Relationship Property

By | September 17, 2013

Relationship Property without being complicated

You probably think of the Property (Relationships) Act 1976 (the PRA) as legislation that will determine your relationship property after you separate from your spouse, de facto or civil union partner. You may be surprised to know, however, that it also governs what happens to your property when you die. It can also be used by you when you’re starting a relationship as part of your estate planning, a possible separation and to protect your assets for your children.

Many of the principles that apply to the division of your relationship property if you separate will also apply when you die. Having robust structures are important because your separate property and inheritances can very easily become relationship property or unintentionally pass to your spouse or partner. The division of assets becomes more complex where you, or you and your partner, have family trusts created either before or after the start of your relationship or marriage. On some occasions these trusts can be attacked, and in other circumstances they cannot. This may create an outcome that wasn’t contemplated by you when you originally established them.

The other major issue that may arise is where your relationship property and/or pre-relationship property intermingle with relationship property. An example of this could be using funds from a pre-relationship inheritance to invest in a bach for which the upkeep is paid from joint funds. If you don’t have good paperwork and organisation, what you planned to remain separate for yourself or for your children may be lost to your relationship partner or your partner’s children rather than your own.

You may also own a family home or chattels which are separate property and not held in a trust; these may become relationship property after your relationship passes the three year mark.

Do some planning

Sorting all this logically may seem daunting; we have some practical steps to help.

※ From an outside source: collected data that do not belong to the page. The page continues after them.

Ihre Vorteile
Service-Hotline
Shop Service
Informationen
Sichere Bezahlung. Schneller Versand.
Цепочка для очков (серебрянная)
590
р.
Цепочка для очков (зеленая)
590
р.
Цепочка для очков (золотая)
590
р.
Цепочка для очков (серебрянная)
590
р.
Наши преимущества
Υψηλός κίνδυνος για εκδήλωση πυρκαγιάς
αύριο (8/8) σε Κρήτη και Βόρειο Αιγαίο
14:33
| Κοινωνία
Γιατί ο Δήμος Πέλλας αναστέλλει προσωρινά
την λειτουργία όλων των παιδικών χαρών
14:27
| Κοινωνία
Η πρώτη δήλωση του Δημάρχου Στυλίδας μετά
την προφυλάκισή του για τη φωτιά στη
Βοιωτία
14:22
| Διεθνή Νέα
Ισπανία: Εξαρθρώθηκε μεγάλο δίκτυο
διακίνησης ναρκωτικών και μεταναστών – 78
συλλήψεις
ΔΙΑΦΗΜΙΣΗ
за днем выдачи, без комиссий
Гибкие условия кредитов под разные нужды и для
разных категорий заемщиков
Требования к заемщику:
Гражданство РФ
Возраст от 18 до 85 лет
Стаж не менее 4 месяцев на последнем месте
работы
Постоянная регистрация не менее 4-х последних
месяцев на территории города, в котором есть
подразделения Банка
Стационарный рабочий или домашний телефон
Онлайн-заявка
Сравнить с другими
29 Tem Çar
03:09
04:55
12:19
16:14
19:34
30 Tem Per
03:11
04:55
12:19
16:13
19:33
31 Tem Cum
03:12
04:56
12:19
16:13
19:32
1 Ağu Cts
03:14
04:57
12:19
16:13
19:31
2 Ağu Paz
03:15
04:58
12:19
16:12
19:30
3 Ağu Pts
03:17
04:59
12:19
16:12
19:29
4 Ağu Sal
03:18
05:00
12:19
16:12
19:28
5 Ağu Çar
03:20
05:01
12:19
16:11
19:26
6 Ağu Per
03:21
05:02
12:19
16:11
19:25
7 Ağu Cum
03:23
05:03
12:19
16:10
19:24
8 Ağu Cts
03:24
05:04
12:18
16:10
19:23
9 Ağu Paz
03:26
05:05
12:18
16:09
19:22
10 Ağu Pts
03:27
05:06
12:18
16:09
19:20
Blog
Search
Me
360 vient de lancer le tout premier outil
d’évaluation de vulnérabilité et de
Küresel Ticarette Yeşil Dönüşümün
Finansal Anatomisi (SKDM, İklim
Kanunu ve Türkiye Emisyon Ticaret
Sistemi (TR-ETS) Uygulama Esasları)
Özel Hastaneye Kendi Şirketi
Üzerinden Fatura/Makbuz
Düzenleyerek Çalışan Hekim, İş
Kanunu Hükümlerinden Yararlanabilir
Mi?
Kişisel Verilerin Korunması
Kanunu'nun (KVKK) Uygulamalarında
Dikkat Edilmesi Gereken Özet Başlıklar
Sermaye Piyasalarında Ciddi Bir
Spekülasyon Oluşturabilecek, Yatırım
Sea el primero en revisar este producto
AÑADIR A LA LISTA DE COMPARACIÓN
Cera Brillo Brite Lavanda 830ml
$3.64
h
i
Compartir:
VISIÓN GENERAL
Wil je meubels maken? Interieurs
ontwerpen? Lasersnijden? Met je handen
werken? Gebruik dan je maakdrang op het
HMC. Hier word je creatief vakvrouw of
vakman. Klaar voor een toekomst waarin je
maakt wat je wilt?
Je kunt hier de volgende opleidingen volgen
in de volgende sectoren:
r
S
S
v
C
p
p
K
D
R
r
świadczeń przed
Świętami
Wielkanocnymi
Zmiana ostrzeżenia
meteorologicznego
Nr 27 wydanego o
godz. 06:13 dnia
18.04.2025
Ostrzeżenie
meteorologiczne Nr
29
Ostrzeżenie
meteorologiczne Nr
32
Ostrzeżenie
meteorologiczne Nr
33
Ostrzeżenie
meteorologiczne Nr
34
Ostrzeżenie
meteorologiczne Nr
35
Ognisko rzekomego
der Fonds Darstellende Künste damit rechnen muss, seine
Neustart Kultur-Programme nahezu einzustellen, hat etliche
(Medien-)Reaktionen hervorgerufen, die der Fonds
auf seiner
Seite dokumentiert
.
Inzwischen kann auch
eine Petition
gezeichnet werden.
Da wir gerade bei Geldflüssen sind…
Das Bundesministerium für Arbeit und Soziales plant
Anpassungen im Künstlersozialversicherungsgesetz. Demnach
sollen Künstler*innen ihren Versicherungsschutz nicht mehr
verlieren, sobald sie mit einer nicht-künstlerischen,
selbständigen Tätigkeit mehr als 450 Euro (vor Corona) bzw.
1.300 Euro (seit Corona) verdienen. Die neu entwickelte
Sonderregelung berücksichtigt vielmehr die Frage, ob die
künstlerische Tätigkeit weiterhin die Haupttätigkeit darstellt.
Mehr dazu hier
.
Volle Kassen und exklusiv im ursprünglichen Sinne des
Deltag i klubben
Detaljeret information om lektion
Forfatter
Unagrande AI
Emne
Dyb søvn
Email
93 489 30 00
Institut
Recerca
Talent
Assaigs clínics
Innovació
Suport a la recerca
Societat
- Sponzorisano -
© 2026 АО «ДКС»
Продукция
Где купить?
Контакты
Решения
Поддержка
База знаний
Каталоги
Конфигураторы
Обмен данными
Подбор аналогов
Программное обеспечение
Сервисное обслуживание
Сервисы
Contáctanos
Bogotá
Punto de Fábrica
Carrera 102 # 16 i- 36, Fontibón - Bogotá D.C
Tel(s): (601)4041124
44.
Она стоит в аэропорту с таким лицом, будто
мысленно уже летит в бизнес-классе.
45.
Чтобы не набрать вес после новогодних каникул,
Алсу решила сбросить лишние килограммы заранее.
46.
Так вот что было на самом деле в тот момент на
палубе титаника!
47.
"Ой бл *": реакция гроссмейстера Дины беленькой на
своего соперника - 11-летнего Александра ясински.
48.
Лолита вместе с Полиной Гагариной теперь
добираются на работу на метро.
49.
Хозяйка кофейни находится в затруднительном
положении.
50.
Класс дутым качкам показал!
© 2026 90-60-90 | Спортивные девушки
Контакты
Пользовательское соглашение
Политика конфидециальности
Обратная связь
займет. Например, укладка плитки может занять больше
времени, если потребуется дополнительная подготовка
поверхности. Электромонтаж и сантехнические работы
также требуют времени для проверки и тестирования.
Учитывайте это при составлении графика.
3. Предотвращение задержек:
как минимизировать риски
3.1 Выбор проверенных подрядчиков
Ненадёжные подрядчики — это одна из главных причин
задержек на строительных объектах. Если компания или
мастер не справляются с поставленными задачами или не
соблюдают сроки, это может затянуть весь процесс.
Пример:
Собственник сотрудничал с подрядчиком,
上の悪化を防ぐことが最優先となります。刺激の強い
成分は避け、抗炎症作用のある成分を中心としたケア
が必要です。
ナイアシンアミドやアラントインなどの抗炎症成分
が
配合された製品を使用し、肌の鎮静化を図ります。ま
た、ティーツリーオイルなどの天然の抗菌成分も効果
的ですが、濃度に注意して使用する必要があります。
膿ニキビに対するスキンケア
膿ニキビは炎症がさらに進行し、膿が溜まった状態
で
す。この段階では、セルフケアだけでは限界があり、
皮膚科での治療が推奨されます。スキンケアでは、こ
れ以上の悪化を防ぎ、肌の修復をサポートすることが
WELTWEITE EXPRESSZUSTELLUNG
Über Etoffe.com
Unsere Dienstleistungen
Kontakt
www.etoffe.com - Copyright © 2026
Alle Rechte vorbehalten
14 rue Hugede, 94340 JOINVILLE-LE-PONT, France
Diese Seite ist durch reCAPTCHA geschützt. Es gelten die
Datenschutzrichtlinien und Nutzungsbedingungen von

  1. Have a current Will that reflects who you want to benefit from your estate. Think carefully about choosing your executors and trustees to ensure you have a balance for both the protection of your spouse or partner, and also for your children. You may want to think about naming an independent executor/trustee who has no benefit from your Will.
  2. Draft a Memorandum, or Letter, of Wishes to go with your Will or with your family trust giving clear directions or wishes to your trustees as to what you want them to consider and what you want to be binding on them. This could range from a list of who you want your precious belongings to go to, or it could be how to decide what to allow the children to have before they are old enough to inherit outright.
  3. Contract out of the PRA: Enter into a section 21 agreement under the PRA setting out what is to happen if your marriage or relationship ends, and also what should happen when one of you dies. This will also be helpful if you have become mentally incapable and any attorney you have appointed may not have the power to do anything about it.
  4. Tenants in common: Own your house as ‘tenants in common in shares’ so that if one of you dies your house is held in trust for the survivor for a number of years or for life. On your spouse or partner’s death, your share of the house passes to your children or family. You may also want to think about holding other investments as tenants in common in shares. A tenancy in common arrangement won’t, however, give you any specific advantage in a separation situation.
  5. Establish a family trust to protect your assets: The timing for this is crucial. You should do this:
    • Before you enter into a relationship or marriage
    • Before or after you enter into a relationship or marriage,and you receive any significant gifts or inheritances, or
    • After the commencement of your relationship or marriage, and by agreement with your spouse or partner, to deal with specific assets.
  6. Establish a joint trust or parallel trusts with your spouse or partner: this will allow you to provide for each other when you die, but reserves future or shared benefits to your children.
  7. Establish Enduring Powers of Attorney for Property and Personal Care and Welfare in case you become mentally incapable. This will ensure you have an attorney to make decisions on your behalf and will make sure that your known wishes are carried out.

Whether you are in your first or subsequent relationship or marriage, you should seriously consider these straightforward steps that will help protect your assets not only for yourself, but also for your children or family.

DISCLAIMER: This article is true and accurate to the best of our and the author(s)’ knowledge. It should not be a substitute for legal advice. No liability is assumed by us or the author(s) or publisher for losses suffered by any person or organisation relying directly or indirectly on this article. Views expressed are the views of the author(s) individually and do not necessarily reflect the view of this firm. This article may not be reproduced without prior approval from us and the editor.